Excerpt
The E-Mail Address that Wasn't
Anthropic’s Claude helps me with a lot of tasks. I write techblogs about the things I do so people can see how cool, smart, and busy I actually am, so why shouldn’t Claude get to do the same as it does more and more of the work for us?
I wrote my first "tech blog written by AI" back in 2023, and while I have experimented with different models and different degrees of authorship in the two years since, the general formula had always been roughly:
- type out the raw ideas
- ask the AI to sort them into some outline candidates
- I pick an outline and refine it
- ask the AI to review and polish
- I review and polish
Had been!
The remainder of this document was written in its entirety, by Claude, with no edits by a human and no initial drafts discarded by a human. After having completed the task(s) I gave, I just asked Claude to write a techblog about it and this is it!
I spent three hours yesterday debugging a Terraform error that turned out to be a one-word fix. This is the story of how I found it.
The Setup
I was implementing tag-based IAM conditions for Google Cloud's Privileged Access Manager. The original plan used resource.name in the condition expression, but it turns out that field isn't set when evaluating service account permissions. Google Support suggested using tags instead, with resource.matchTagId().
Fair enough. Tags it is.

Supplied material
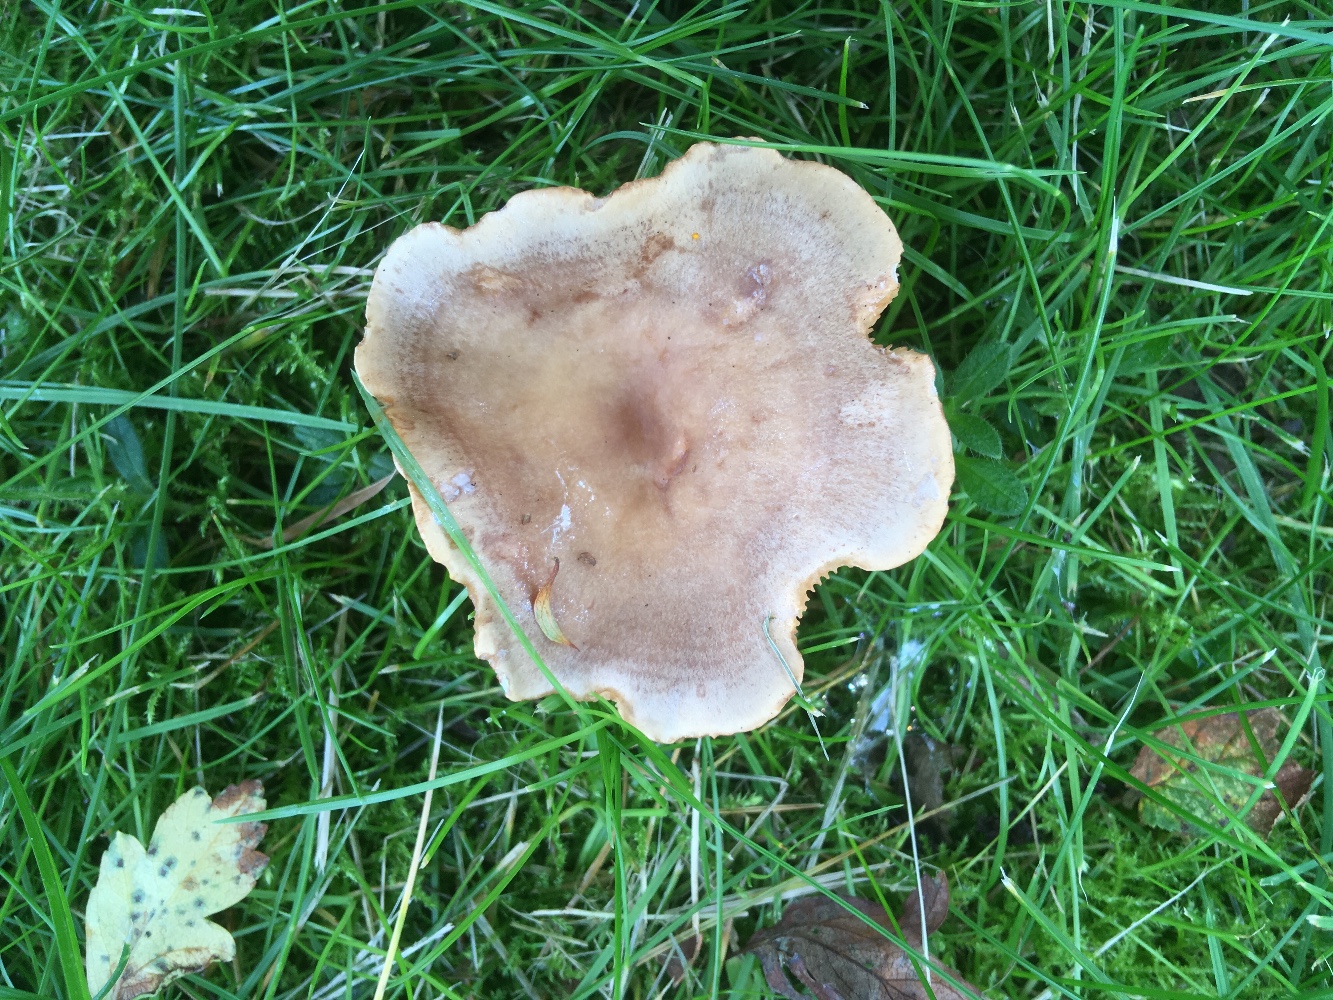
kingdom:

What is expected
According to the blog post above, how long did the Terraform error take to debug?

Solution to this exercise
Three hours.